The recent sell-off has led to a steep erosion of around ₹82,000 crore in ITC’s market capitalisation within just four days. Despite the correction, ITC remains widely regarded as a high-dividend stock, having paid a total dividend of ₹14.35 per share in FY25. As of January 6, 2026, the stock offers a dividend yield of about 4.10%.
Why ITC shares are falling:
The decline follows Parliament’s approval of the Central Excise (Amendment) Bill, 2025, in December, paving the way for higher duties on cigarettes and other tobacco products. The move replaces a temporary levy with a permanent excise structure.
As per the finance ministry’s notification, cigarettes will attract excise duty ranging from ₹2,050 to ₹8,500 per 1,000 sticks, depending on length, effective February 1. This duty will be levied in addition to the existing 40% GST.

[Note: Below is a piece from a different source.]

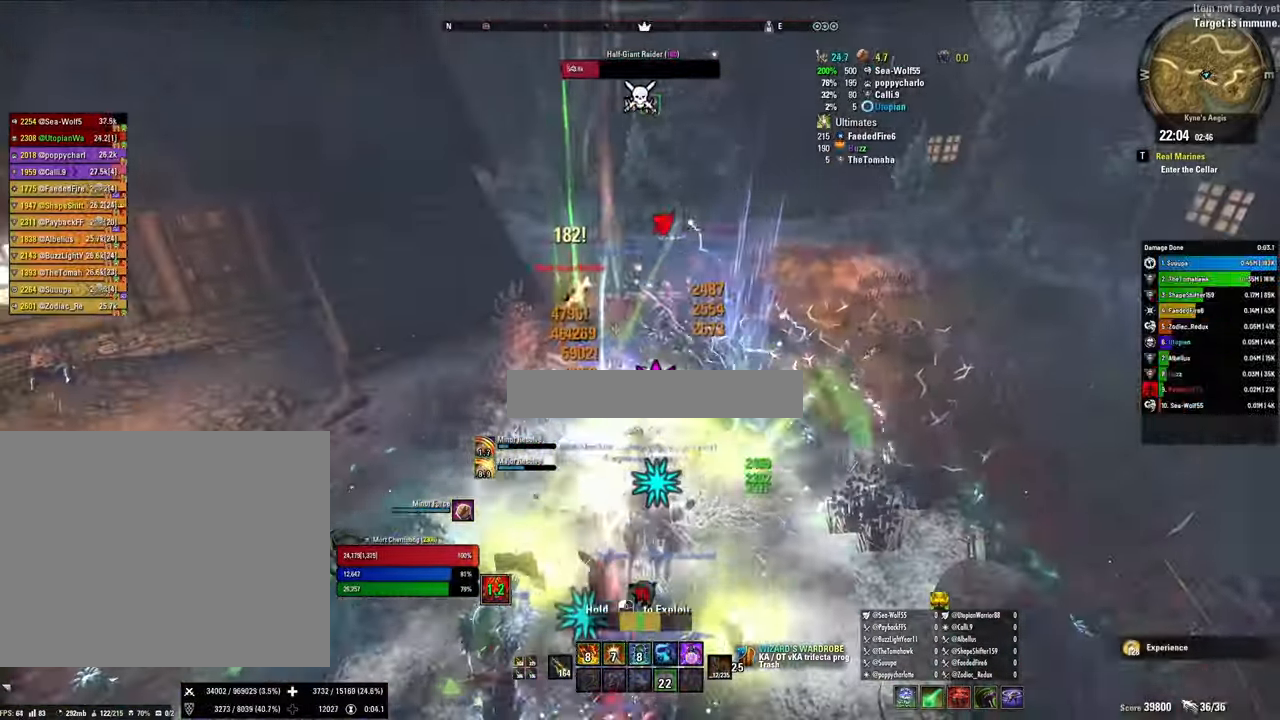
{"keys": ["v"], "mouse": ["right"], "events": [[133, "4", "down"], [233, "4", "up"], [300, "4", "down"], [333, "q", "down"], [367, "4", "up"], [467, "q", "up"], [500, "v", "down"]]}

The revised tax structure is expected to increase overall costs for certain cigarette categories by 22–28%, particularly for 75–85 mm cigarettes. Longer cigarettes account for a meaningful share of ITC’s cigarette volumes and may see price hikes of ₹2–3 per stick due to the higher levy.
Stock trend:
ITC shares are currently trading below key long-term averages, indicating continued pressure on the stock. Key support is seen around the ₹330 zone, while any recovery may face resistance near ₹360 and higher levels. Market participants remain cautious as the stock adjusts to the impact of higher taxation on its core cigarette business.
Disclaimer:
This content is for informational purposes only and should not be considered investment advice. Readers should consult a qualified professional before making any financial decisions.